In a sharp escalation of global trade tensions, China announced it will impose 34% tariffs on all imports from the United States starting April 10. The move marks a significant retaliatory step against recent actions taken by U.S. President Donald Trump, who earlier this week implemented an additional 34% tariff on all Chinese goods entering the U.S.
The decision, released Friday by China’s State Council Tariff Commission, signals a hardening stance by Beijing after what it described as Washington’s repeated violations of international trade norms. The Chinese government accused the United States of engaging in unilateralism and undermining China’s economic interests.
President Trump, who returned to office in January, had already introduced two rounds of 10% duties on Chinese imports. According to the White House, the tariffs aimed to curb the flow of illicit fentanyl from China to the U.S. With the new measures, Chinese products entering the American market now face an effective 54% tariff burden.
Beijing’s latest retaliation is broader and more aggressive than previous responses. In addition to the blanket tariffs, China has expanded its economic countermeasures. Eleven U.S. companies— including drone manufacturers—were added to the country’s “unreliable entity list,” while export controls were imposed on 16 American firms, restricting their access to Chinese dual-use technologies.
Further steps announced include anti-dumping investigations into medical CT X-ray tubes imported from the U.S. and India, and new export restrictions on seven rare-earth minerals essential to advanced manufacturing. These include samarium, gadolinium, and terbium—materials widely used in electronics, clean energy, and defense applications.
The mounting trade war is already reverberating across global markets. U.S. stock futures plummeted following Beijing’s announcement. Dow futures sank by over 1,000 points, or 2.3%, while the S&P 500 and Nasdaq Composite futures were down 2.4% and 2.7%, respectively. European and UK markets also suffered sharp losses, each sliding more than 3% in what analysts called their worst day in years.

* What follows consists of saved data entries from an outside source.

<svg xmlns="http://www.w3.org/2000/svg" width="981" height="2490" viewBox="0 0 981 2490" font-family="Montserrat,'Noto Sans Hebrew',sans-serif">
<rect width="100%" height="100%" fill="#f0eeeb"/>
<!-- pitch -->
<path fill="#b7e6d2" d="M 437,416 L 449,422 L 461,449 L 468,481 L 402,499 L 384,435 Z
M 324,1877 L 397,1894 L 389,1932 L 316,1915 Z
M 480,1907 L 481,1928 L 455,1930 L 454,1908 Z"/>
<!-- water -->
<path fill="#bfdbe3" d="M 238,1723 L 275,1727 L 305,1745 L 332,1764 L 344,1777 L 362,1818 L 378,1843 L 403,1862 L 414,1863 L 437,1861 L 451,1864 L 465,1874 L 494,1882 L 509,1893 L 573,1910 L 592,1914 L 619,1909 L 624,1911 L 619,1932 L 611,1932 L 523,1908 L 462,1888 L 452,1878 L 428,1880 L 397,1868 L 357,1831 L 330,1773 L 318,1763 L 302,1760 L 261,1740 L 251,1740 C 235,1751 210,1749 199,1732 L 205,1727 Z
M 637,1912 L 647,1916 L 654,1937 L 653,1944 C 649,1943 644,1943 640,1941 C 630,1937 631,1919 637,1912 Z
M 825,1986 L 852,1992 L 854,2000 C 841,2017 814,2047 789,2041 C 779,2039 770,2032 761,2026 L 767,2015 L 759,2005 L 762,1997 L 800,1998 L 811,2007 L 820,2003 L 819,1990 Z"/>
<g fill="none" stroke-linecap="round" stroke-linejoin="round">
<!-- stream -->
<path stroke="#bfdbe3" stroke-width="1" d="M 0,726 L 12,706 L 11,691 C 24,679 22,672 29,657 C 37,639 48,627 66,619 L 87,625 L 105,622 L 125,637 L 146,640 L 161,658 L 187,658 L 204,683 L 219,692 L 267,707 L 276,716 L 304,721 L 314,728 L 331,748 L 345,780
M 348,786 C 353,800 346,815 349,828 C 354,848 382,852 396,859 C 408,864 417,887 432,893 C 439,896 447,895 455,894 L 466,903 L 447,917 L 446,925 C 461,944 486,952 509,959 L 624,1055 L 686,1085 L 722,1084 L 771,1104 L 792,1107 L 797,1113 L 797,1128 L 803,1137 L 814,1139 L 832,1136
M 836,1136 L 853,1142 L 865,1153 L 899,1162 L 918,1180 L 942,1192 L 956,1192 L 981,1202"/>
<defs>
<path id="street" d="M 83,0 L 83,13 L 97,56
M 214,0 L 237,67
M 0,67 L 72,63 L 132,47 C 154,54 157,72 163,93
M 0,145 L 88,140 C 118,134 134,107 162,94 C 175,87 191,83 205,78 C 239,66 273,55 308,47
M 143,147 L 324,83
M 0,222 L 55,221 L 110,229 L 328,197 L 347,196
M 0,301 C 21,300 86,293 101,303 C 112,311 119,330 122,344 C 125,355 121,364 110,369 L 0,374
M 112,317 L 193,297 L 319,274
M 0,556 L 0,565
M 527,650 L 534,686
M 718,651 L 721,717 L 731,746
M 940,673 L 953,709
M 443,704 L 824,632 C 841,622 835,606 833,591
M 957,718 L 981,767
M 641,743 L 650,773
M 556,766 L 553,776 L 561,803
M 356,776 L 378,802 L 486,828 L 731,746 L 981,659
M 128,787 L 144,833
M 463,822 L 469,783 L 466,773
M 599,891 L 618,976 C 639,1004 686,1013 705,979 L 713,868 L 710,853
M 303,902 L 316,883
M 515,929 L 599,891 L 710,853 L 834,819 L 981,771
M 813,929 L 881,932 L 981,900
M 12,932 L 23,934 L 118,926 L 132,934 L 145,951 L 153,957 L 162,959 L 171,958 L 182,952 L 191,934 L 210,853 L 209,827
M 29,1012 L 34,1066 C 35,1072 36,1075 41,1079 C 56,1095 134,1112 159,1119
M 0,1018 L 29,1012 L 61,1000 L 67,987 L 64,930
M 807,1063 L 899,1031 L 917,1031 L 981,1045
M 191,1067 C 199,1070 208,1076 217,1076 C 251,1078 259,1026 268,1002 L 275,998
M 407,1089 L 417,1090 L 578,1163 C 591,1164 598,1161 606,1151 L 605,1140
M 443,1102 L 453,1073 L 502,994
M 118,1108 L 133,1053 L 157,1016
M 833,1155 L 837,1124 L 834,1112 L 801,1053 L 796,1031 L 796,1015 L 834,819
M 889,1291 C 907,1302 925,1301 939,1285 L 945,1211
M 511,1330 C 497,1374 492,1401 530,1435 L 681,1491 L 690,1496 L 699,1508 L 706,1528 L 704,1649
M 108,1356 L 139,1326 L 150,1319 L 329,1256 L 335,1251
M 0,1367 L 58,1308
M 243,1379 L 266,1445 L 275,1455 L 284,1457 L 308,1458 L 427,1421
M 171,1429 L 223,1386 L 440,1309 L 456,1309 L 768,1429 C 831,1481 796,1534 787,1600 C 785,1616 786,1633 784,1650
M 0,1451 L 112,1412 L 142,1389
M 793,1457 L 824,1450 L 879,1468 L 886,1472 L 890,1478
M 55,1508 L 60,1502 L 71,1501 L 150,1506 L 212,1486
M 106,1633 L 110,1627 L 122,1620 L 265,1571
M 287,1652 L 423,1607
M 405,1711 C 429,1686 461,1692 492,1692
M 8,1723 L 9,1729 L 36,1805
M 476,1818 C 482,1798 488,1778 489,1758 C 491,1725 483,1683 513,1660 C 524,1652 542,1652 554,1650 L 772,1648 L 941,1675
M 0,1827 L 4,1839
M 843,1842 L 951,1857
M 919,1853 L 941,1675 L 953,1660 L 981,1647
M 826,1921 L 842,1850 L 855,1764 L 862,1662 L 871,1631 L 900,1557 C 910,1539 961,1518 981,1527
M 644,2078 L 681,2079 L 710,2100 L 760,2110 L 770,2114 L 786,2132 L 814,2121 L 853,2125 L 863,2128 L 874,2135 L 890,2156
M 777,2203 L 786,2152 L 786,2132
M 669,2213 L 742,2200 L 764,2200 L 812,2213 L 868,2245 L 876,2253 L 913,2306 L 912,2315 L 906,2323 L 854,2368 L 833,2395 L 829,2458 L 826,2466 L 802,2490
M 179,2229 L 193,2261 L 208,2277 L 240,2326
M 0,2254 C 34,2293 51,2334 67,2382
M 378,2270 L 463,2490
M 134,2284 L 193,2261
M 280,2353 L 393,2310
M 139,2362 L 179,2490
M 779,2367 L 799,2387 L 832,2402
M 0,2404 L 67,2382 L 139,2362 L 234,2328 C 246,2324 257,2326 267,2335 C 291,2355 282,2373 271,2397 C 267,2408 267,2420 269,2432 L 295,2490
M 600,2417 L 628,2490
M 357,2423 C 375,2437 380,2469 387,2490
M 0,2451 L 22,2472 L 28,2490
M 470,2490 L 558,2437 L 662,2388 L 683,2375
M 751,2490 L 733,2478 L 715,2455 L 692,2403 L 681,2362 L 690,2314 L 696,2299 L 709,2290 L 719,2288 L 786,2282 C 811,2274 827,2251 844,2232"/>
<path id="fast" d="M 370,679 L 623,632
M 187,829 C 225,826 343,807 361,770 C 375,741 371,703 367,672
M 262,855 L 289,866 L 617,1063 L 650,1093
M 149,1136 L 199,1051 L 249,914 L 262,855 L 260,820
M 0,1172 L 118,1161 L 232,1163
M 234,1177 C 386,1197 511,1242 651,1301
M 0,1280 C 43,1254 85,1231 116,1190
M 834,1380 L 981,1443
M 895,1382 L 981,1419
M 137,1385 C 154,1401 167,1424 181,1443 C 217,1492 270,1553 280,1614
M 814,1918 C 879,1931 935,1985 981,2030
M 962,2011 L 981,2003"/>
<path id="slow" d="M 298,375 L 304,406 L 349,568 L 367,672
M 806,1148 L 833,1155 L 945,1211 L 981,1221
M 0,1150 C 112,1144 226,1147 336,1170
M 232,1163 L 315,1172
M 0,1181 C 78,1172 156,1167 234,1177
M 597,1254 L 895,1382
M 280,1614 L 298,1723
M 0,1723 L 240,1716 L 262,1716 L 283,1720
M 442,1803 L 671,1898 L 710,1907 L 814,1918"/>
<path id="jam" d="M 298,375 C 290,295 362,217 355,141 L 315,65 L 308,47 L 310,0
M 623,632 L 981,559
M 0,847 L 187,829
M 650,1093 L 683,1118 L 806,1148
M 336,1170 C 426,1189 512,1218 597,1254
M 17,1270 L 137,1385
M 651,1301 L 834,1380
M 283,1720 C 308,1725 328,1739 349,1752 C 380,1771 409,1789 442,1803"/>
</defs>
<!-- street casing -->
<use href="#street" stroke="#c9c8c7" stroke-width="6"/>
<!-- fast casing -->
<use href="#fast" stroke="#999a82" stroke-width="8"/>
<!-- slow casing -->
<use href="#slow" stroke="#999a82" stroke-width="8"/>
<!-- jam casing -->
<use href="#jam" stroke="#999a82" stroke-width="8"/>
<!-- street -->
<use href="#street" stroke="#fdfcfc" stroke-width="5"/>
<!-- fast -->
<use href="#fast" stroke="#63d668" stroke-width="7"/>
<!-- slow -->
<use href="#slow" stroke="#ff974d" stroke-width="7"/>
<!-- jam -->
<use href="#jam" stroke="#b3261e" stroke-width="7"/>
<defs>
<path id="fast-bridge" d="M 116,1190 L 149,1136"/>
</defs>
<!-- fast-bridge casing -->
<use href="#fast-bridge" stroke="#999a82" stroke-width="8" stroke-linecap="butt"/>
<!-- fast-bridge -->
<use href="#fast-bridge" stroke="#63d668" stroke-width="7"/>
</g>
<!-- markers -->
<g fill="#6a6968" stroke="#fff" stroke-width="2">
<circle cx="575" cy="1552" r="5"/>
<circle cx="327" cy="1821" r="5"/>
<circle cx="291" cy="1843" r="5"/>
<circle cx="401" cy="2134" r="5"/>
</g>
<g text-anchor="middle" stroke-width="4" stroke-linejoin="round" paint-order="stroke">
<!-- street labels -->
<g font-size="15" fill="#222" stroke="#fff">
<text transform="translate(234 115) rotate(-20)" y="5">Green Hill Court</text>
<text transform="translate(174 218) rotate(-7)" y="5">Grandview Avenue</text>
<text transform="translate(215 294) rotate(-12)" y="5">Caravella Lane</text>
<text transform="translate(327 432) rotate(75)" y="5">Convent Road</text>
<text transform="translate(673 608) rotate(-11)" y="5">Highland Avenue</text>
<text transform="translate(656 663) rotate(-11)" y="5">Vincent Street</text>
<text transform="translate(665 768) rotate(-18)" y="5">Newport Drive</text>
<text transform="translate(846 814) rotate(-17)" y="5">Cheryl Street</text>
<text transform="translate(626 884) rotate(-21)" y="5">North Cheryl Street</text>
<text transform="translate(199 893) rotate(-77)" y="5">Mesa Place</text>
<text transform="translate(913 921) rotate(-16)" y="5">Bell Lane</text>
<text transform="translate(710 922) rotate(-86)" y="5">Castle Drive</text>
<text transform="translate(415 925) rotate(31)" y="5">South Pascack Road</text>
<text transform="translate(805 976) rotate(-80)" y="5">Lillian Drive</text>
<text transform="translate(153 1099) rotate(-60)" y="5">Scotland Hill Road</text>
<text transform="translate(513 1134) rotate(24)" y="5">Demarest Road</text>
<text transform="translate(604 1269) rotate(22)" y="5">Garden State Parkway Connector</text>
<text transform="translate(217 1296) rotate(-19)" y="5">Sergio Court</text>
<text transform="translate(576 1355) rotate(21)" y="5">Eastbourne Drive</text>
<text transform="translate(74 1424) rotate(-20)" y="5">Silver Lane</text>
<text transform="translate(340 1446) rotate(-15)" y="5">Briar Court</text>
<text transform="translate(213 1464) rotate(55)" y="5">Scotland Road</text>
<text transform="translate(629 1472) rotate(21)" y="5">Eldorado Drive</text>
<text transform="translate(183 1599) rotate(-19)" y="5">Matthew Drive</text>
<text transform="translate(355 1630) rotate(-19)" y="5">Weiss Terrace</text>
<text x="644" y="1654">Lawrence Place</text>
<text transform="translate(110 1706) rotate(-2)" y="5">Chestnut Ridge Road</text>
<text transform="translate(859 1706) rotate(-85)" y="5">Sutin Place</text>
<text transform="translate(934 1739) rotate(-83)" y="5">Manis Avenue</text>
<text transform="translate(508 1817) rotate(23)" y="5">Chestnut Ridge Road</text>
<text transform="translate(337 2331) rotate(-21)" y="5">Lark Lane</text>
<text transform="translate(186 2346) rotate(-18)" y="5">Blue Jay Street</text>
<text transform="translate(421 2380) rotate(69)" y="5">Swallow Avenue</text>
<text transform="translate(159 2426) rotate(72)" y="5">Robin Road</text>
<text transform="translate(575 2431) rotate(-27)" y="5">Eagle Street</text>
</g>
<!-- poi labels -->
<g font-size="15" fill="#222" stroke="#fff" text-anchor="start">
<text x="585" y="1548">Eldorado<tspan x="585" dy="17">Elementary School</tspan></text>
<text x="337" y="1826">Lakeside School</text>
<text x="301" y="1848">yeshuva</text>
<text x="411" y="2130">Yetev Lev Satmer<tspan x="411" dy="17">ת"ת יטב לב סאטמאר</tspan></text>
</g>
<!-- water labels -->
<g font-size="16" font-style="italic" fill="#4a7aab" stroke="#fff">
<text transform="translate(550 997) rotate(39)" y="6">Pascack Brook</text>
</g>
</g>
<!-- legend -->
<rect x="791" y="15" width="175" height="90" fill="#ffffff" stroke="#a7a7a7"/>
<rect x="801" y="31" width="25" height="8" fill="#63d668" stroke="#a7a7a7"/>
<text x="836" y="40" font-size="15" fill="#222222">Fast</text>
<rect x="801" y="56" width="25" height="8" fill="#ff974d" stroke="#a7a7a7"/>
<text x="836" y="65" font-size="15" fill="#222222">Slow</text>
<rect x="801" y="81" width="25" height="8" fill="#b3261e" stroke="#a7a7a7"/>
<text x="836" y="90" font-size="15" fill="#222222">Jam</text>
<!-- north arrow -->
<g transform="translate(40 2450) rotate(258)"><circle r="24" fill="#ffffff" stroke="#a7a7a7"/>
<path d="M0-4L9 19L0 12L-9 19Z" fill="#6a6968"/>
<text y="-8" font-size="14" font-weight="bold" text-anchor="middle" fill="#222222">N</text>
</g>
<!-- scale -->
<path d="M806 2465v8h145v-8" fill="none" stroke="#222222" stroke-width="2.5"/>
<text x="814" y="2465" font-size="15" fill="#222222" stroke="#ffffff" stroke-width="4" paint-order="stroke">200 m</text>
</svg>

Thursday’s U.S. trading session had already seen major indexes post their steepest one-day declines since the pandemic began, with the Dow dropping more than 1,600 points and the Nasdaq shedding nearly 6%.
The timing of China’s announcement coincided with a major national holiday, underscoring the government’s resolve to project strength both domestically and internationally. However, the escalating tariffs come at a difficult juncture for China’s economy, which has shown signs of slowing. In response, Chinese authorities have recently intensified efforts to boost domestic consumption and stabilize economic growth.
As the two largest global economies dig in their heels, businesses worldwide—especially those dependent on U.S.-China supply chains—face a period of significant uncertainty and disruption. Analysts warn that the tit-for-tat measures could fundamentally reshape half a trillion dollars in annual trade between the two nations, reversing decades of economic interdependence.
This is a developing story. Further updates are expected.